QUANDO NÃO SE ENTENDE O QUE SE LÊ, MAS SE TEM PLENA CERTEZA DO QUE SE OPINA!

O mundo actual não é apenas polarizado politicamente, mas também socialmente, economicamente e sobretudo no que a opinião diz respeito. Já dizia Umberto Eco, em relação a falta de filtro na internet que “a tecnologia promoveu o idiota da aldeia ao patamar do portador da verdade, equiparando opiniões rasas ao conhecimento científico.”

O que se vive hodiernamente, principalmente no mundo virtual (internet) é a existência de uma espécie de seres humanos que se acham dotados de superpoderes, como agem? Eles lêem pouco, entendem menos ainda, mas mesmo assim, por se acharem super especiais, reagem à velocidade de jacto para dar a entender que percebem melhor em relação a quem escreveu ou teceu o comentário alvo da reacção deles.

É um aprendizado comum nas escolas de comunicação: quem quer comunicar, deve codificar uma mensagem. Escolhe palavras, organiza ideias sem receio de que as mesmas sejam debatidas. Em contrapartida, quem recebe essas ideias milimetricamente organizadas e sem receio de que as mesmas sejam alvo de debate, deve ser capaz de entendê – las e sobretudo codificá – las.
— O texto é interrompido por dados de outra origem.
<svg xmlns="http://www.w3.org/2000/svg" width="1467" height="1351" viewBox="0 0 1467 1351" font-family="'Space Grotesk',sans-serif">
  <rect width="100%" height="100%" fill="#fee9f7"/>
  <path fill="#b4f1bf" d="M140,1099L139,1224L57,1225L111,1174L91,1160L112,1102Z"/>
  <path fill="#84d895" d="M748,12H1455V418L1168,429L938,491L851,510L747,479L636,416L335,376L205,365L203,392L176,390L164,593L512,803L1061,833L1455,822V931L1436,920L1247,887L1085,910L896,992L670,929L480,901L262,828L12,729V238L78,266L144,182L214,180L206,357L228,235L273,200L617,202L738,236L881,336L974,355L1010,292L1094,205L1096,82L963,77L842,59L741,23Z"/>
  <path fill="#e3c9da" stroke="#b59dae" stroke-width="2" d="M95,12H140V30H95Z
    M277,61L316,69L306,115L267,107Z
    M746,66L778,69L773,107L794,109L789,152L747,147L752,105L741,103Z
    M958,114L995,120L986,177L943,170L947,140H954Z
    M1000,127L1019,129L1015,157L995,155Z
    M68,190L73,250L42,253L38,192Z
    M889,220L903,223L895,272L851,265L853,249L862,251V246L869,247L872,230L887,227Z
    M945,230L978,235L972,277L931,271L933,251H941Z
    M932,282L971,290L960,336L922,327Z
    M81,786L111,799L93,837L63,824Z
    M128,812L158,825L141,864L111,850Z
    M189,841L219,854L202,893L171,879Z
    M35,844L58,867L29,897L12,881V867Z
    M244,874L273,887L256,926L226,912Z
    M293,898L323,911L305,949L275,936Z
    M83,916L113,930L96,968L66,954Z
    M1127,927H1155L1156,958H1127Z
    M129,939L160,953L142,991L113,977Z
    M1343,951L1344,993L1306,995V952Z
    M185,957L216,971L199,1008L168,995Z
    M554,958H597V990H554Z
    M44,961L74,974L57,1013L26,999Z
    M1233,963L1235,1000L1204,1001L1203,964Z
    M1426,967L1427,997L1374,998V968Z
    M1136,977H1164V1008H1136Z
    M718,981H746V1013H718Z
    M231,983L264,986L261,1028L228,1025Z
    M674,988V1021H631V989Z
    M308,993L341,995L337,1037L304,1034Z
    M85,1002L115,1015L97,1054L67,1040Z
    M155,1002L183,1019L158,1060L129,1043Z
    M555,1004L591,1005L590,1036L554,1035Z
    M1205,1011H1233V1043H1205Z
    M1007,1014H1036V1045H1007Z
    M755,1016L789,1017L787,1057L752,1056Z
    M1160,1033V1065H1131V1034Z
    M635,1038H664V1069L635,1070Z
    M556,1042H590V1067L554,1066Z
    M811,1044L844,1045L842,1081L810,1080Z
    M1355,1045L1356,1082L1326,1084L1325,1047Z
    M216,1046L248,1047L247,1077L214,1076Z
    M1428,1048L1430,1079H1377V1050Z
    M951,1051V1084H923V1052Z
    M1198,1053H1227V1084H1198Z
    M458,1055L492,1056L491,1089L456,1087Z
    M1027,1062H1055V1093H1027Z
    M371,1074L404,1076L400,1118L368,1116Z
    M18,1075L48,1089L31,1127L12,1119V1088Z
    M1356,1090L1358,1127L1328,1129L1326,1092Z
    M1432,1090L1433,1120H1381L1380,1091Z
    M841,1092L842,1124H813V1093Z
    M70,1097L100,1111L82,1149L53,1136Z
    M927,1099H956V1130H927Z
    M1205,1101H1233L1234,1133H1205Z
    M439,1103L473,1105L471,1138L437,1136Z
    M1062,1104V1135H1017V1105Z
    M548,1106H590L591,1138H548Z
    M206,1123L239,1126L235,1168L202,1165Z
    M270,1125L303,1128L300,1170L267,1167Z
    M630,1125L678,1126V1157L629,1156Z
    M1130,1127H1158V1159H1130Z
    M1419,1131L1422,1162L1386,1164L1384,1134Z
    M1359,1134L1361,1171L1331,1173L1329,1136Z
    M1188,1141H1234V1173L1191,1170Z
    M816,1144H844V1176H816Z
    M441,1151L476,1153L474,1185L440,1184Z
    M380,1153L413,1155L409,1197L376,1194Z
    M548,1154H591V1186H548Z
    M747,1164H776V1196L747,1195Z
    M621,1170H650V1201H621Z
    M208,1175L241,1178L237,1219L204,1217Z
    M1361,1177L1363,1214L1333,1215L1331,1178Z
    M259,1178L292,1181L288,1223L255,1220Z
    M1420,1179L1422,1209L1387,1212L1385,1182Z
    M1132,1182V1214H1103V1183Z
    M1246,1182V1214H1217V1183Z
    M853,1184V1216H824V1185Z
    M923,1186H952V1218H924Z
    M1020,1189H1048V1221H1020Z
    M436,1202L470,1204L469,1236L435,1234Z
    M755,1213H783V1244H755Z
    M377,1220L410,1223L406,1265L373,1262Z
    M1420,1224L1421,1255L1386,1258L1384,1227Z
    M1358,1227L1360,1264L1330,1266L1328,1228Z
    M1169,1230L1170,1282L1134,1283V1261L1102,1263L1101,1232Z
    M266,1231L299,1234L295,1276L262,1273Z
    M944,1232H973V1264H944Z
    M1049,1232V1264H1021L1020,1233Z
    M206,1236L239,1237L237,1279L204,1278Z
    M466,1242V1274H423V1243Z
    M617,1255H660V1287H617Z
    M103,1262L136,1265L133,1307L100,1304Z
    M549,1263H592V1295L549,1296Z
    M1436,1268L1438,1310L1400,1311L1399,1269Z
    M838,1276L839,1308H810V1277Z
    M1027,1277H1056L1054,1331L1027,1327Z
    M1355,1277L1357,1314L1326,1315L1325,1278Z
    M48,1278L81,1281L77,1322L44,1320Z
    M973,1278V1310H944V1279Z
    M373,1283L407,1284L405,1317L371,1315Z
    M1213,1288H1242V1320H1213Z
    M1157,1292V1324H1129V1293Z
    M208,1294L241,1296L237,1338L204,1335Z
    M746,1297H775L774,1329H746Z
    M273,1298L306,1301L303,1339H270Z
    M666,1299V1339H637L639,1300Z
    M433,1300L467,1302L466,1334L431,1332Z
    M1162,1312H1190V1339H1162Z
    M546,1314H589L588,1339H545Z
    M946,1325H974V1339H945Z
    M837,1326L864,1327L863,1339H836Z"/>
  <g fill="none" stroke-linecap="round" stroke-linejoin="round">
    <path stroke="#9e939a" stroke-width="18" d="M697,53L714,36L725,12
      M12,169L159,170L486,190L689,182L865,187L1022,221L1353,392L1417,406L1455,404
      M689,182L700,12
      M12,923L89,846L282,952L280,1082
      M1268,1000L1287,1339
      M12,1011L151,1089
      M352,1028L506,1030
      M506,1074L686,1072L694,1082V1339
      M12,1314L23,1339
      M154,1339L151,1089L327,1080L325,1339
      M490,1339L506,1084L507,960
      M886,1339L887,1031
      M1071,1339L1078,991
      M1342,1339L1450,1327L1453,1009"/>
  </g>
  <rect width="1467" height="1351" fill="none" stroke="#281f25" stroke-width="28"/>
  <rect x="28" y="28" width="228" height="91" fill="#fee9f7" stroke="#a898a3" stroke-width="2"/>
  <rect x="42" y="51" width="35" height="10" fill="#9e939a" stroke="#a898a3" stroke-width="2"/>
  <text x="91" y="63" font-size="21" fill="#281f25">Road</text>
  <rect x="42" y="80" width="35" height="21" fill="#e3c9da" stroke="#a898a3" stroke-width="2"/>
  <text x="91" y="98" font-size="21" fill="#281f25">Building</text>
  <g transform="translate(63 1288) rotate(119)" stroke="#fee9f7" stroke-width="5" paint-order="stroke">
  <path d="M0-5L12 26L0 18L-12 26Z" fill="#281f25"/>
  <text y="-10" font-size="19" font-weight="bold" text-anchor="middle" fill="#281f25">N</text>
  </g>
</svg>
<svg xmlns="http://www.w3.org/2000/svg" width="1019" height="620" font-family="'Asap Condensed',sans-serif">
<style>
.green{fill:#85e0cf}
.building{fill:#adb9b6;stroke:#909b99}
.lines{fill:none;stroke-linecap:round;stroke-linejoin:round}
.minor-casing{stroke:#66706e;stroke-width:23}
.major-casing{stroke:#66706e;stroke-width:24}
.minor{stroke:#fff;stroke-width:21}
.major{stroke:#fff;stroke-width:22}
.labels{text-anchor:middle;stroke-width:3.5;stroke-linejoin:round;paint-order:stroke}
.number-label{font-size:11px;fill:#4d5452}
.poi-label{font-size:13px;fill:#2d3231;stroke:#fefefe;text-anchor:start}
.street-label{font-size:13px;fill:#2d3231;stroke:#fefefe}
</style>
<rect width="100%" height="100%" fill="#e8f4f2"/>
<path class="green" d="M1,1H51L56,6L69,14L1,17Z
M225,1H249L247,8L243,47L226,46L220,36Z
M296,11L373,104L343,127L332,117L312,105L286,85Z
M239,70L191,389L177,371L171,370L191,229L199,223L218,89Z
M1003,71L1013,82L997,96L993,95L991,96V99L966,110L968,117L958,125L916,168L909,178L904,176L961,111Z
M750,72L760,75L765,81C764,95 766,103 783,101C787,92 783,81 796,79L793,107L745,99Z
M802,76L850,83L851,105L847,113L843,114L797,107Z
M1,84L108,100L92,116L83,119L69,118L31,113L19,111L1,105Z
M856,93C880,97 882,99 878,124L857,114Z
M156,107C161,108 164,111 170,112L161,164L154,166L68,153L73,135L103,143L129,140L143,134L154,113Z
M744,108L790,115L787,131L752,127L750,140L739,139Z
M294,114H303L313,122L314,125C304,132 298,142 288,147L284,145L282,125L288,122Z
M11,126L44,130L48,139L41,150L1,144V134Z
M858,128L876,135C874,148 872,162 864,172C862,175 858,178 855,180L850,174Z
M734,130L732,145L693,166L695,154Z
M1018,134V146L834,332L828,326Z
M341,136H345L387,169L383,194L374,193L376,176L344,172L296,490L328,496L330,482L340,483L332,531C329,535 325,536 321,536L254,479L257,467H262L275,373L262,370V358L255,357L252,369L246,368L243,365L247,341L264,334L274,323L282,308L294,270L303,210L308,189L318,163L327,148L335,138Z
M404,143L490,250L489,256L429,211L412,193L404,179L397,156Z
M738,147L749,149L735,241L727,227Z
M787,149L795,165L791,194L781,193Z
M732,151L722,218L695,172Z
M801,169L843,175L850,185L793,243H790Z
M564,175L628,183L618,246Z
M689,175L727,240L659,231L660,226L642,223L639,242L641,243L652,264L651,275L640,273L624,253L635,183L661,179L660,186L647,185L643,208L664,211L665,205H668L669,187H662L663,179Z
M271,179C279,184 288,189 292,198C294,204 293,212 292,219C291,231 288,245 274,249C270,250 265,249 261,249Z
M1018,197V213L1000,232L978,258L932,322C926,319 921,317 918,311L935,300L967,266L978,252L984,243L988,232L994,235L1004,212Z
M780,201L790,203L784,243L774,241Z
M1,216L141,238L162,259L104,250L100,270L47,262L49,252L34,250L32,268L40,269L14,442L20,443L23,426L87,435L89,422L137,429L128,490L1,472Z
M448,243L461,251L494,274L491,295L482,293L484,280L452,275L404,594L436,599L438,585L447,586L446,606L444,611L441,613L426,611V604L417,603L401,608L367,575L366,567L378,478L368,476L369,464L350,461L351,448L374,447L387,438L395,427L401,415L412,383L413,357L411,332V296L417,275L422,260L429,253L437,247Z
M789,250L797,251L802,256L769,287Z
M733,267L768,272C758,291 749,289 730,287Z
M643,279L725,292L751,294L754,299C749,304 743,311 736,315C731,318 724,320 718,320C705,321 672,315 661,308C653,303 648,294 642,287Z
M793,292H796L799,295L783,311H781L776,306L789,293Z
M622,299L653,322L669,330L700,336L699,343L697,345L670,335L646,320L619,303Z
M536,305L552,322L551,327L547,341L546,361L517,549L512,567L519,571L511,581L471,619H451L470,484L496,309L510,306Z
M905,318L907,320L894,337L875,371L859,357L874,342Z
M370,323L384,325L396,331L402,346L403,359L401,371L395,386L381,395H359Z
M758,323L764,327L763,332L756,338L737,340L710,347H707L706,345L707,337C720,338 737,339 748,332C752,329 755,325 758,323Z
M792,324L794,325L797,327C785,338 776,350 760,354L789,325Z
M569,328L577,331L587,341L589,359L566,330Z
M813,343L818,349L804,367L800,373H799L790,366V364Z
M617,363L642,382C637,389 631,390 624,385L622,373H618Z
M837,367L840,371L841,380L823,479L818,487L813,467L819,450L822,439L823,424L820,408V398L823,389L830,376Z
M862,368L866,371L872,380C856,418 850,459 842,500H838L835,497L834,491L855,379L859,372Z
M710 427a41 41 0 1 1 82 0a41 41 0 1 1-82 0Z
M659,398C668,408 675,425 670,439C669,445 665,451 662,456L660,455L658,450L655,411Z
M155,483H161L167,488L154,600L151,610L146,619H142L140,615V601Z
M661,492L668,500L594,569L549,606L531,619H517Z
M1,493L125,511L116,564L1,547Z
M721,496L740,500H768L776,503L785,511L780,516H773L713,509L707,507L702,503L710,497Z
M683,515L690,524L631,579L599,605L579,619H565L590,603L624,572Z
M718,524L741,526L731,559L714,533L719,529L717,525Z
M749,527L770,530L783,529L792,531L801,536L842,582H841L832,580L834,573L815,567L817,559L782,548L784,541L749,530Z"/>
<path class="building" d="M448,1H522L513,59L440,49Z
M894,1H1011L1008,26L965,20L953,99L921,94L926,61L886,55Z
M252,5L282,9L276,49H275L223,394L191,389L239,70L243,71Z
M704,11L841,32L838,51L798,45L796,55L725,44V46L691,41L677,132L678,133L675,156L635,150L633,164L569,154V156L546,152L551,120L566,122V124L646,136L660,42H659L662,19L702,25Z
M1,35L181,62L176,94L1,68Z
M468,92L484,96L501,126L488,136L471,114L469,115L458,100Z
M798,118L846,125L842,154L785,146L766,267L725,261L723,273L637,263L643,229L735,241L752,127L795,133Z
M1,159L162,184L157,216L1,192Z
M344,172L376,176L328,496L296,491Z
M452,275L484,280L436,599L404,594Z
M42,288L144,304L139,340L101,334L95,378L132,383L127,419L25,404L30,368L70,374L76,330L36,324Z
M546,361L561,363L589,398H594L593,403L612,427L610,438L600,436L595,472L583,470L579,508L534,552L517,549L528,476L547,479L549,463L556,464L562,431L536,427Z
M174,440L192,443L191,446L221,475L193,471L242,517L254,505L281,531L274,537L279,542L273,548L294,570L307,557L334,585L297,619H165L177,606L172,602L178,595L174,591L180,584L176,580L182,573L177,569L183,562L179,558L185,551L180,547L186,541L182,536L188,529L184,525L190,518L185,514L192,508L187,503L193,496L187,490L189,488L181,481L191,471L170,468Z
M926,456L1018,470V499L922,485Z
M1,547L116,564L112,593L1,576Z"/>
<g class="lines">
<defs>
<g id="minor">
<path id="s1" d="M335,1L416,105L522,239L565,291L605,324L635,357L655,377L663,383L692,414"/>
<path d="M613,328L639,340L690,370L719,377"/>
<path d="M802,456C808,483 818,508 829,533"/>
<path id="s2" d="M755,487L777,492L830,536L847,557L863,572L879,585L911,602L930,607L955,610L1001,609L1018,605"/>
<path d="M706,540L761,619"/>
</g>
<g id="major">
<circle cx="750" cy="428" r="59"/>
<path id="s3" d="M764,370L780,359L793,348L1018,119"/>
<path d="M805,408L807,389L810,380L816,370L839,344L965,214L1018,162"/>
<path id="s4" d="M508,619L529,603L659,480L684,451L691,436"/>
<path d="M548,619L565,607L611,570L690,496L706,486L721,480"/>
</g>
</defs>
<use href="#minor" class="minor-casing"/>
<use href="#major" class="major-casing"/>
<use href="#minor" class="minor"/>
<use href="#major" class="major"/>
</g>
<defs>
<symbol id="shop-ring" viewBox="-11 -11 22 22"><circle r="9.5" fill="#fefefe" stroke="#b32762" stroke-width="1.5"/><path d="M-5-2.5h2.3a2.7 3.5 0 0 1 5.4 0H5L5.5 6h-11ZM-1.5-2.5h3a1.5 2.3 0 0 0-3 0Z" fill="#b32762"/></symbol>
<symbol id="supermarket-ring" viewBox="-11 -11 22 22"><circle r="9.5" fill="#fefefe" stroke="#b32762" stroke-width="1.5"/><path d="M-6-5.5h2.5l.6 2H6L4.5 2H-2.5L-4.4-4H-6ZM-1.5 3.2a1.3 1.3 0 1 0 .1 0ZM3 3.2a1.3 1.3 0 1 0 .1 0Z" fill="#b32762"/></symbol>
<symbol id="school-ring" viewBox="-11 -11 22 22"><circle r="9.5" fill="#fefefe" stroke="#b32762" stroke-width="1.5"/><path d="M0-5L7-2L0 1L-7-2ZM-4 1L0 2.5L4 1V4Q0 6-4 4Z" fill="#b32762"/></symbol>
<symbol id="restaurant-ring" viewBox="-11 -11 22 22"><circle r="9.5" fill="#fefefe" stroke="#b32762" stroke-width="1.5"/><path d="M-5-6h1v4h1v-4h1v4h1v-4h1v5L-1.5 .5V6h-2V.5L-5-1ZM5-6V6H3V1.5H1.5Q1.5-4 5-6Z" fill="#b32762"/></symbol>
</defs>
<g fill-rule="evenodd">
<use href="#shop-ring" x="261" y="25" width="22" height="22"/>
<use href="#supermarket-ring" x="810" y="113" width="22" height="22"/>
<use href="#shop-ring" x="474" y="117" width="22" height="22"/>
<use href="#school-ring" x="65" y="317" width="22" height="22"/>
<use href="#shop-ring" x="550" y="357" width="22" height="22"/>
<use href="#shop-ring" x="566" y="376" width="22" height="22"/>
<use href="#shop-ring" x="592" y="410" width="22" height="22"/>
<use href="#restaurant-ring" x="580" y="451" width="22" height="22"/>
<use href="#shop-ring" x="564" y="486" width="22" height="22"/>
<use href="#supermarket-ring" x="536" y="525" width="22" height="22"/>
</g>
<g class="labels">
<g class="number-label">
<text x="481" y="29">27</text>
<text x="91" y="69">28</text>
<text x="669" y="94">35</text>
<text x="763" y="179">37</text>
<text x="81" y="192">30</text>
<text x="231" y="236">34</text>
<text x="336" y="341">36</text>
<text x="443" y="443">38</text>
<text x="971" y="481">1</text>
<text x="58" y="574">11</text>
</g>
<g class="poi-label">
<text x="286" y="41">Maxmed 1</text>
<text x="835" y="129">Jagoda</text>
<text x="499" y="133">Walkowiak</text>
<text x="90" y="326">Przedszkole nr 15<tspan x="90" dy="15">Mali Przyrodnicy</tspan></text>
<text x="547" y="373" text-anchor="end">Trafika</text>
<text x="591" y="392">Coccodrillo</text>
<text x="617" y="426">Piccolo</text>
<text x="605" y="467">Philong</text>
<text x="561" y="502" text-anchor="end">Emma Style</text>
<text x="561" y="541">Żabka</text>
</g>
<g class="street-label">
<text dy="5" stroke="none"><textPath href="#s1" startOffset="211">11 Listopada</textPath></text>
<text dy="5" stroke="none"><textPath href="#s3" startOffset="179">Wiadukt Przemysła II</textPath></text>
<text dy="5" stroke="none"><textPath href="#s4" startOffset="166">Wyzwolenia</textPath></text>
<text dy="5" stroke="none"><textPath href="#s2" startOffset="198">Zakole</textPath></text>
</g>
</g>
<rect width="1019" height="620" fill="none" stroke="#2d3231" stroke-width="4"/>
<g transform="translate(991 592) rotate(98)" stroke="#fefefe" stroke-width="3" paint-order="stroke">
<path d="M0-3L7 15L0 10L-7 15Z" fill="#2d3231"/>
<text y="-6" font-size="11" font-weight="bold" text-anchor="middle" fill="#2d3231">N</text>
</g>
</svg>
Mas o que se vive actualmente é o inverso do que razoavelmente devia ser.

Como escreve Micaria Lins “comunicação é telepatia. Você pode ser claro. Pode ser didáctico. Pode ser elegante, pode escolher cada palavra com precisão cirúrgica. Ainda assim se do outro lado existe pressa, projecção, má – fé ou limitação cognitiva, a mensagem chega deformada. E é nesse ponto que muita gente chama de opinião, aquilo que na prática, é só falta de descodificação com auto-estima alta.”

Estamos só em 2026, a Inteligência Artificial ao que tudo indica veio para ficar, não bastam as redes sociais que acresceram o nível de arrogância, prepotência em jeito de opinião inabalável, inalienável, e extremamente difícil de ser rebatida, agora temos de conviver com esse monstro chamado Inteligência Artificial, que de inteligência nada tem, mas tão-somente a projecção, endeusamento grosseira do ócio.

Portanto, vivemos tempos em que ao invés de enfrentar o argumento, os detentores da opinião inquestionável preferem atacar o mensageiro.

É destes tipos que não entendem o que se lêem, mas têm certeza das suas inabaláveis opiniões que o mundo, a sociedade actual deve não apenas combatê – los, como também saber lidar com eles, são muitos, obviamente, mas combatê – los e lidar com eles é um imperativo.